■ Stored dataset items
begin
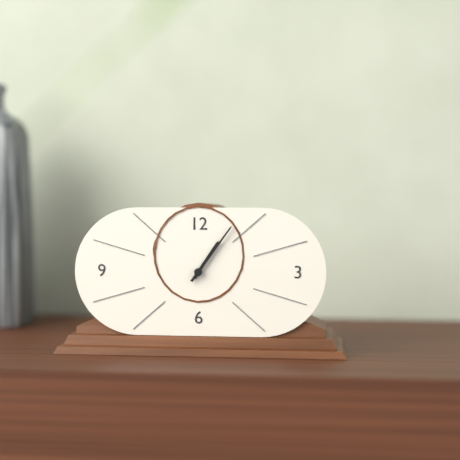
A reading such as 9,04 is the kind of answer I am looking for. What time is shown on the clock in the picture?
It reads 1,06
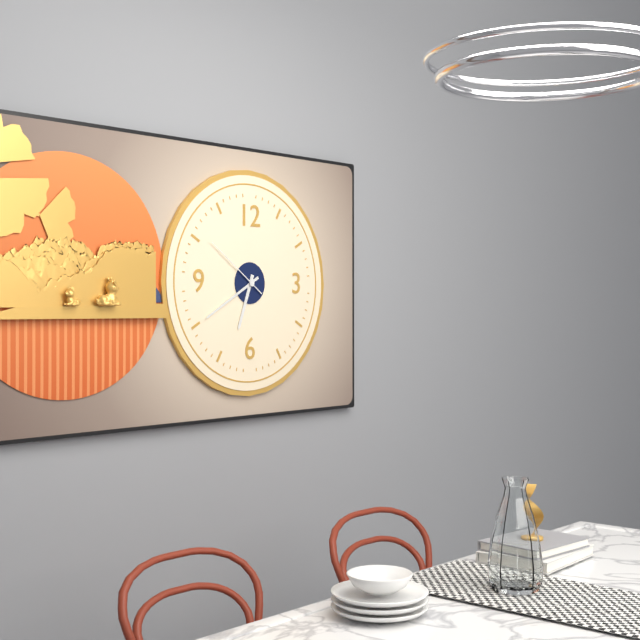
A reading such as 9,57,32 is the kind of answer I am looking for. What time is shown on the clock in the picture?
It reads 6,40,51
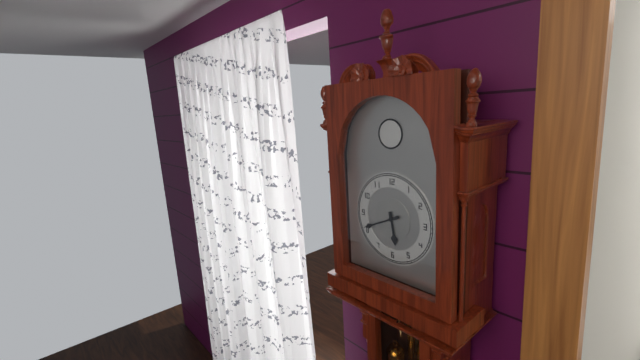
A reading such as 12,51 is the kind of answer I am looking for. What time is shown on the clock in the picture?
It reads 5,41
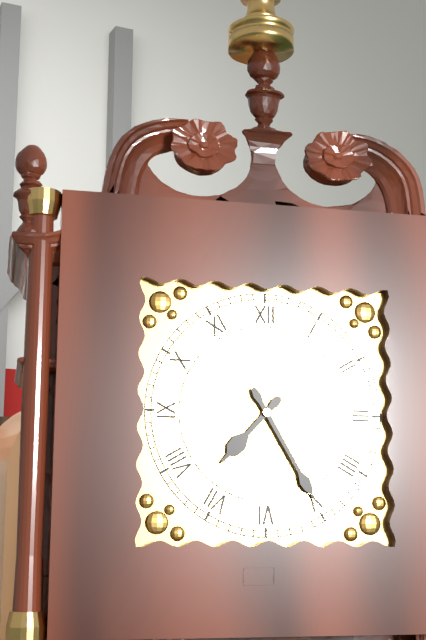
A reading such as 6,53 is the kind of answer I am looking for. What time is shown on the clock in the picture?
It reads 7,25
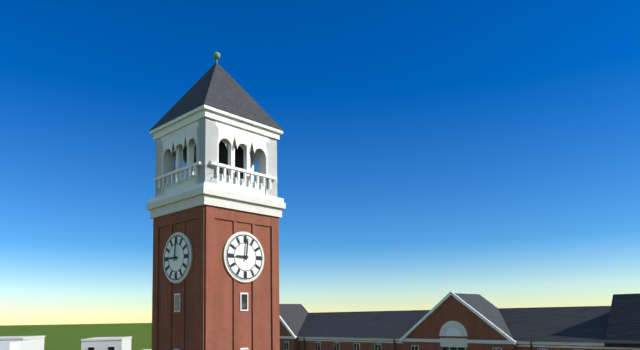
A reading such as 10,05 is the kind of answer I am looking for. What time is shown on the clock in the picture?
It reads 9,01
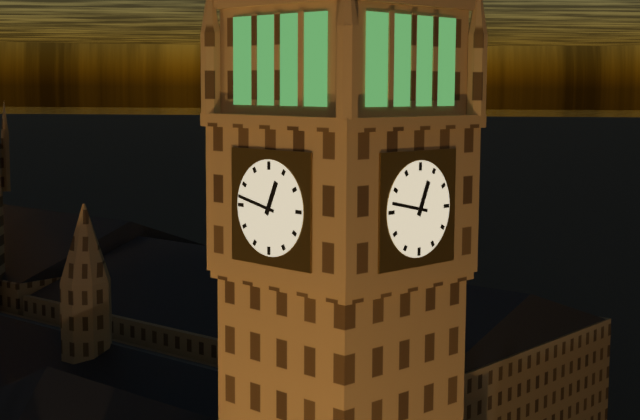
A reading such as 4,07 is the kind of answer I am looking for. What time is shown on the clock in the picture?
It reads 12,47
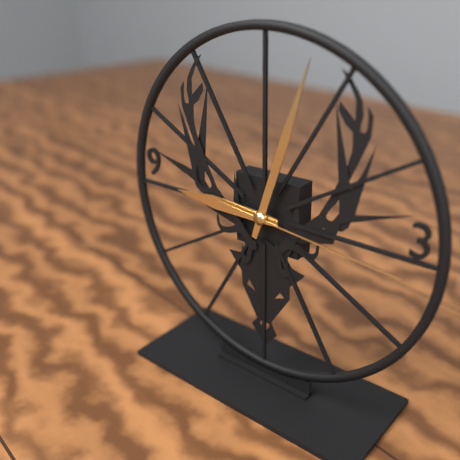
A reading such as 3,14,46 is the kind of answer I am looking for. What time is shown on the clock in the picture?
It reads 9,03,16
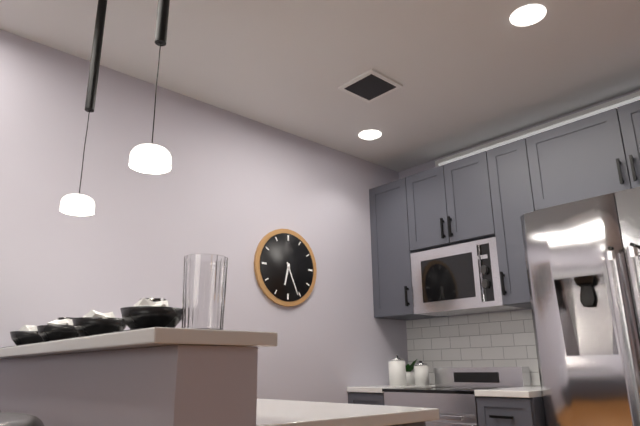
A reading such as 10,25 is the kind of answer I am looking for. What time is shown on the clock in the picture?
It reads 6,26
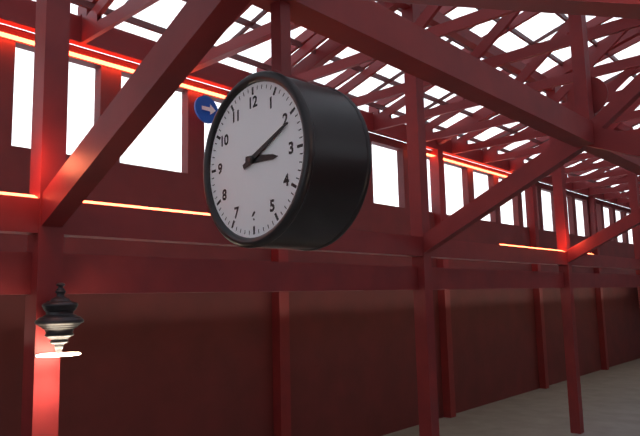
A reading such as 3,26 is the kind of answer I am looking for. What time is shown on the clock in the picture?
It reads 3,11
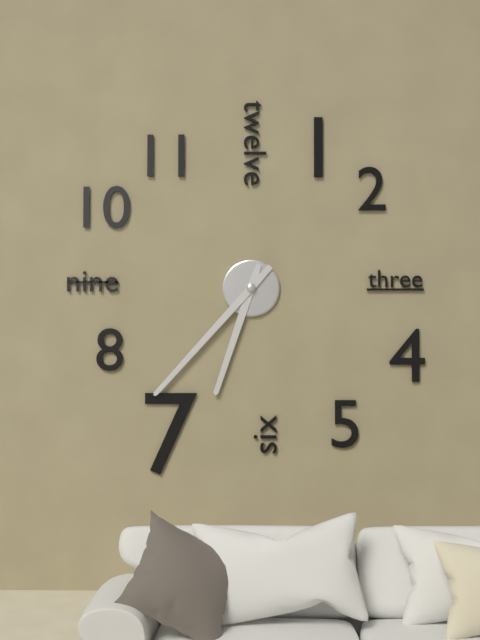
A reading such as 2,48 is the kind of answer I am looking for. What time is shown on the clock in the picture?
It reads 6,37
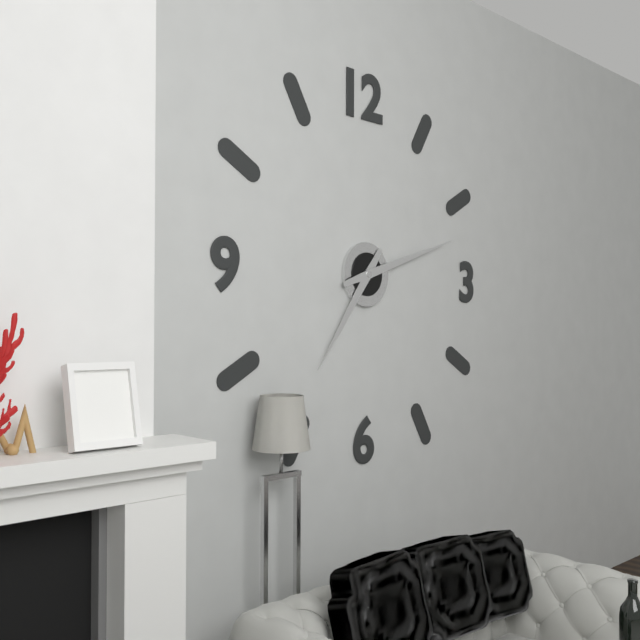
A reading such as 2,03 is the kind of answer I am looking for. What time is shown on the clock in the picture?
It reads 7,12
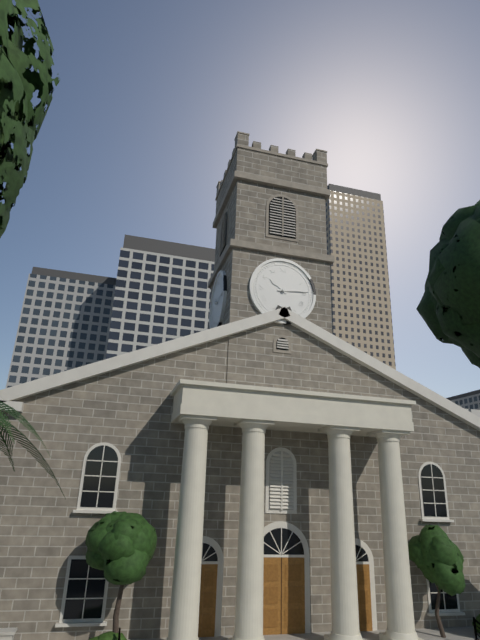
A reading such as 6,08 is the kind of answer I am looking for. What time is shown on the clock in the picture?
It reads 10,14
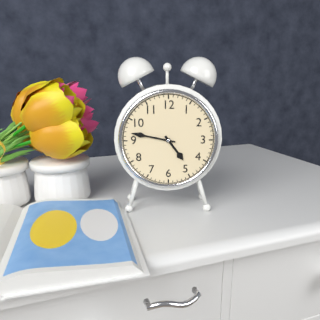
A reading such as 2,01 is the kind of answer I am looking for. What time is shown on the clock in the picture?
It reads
end
Copy out all of the data above word for word, from start to finish, but leave the pictures out.

■ Written reply
A reading such as 9,04 is the kind of answer I am looking for. What time is shown on the clock in the picture?
It reads 1,06
A reading such as 9,57,32 is the kind of answer I am looking for. What time is shown on the clock in the picture?
It reads 6,40,51
A reading such as 12,51 is the kind of answer I am looking for. What time is shown on the clock in the picture?
It reads 5,41
A reading such as 6,53 is the kind of answer I am looking for. What time is shown on the clock in the picture?
It reads 7,25
A reading such as 10,05 is the kind of answer I am looking for. What time is shown on the clock in the picture?
It reads 9,01
A reading such as 4,07 is the kind of answer I am looking for. What time is shown on the clock in the picture?
It reads 12,47
A reading such as 3,14,46 is the kind of answer I am looking for. What time is shown on the clock in the picture?
It reads 9,03,16
A reading such as 10,25 is the kind of answer I am looking for. What time is shown on the clock in the picture?
It reads 6,26
A reading such as 3,26 is the kind of answer I am looking for. What time is shown on the clock in the picture?
It reads 3,11
A reading such as 2,48 is the kind of answer I am looking for. What time is shown on the clock in the picture?
It reads 6,37
A reading such as 2,03 is the kind of answer I am looking for. What time is shown on the clock in the picture?
It reads 7,12
A reading such as 6,08 is the kind of answer I am looking for. What time is shown on the clock in the picture?
It reads 10,14
A reading such as 2,01 is the kind of answer I am looking for. What time is shown on the clock in the picture?
It reads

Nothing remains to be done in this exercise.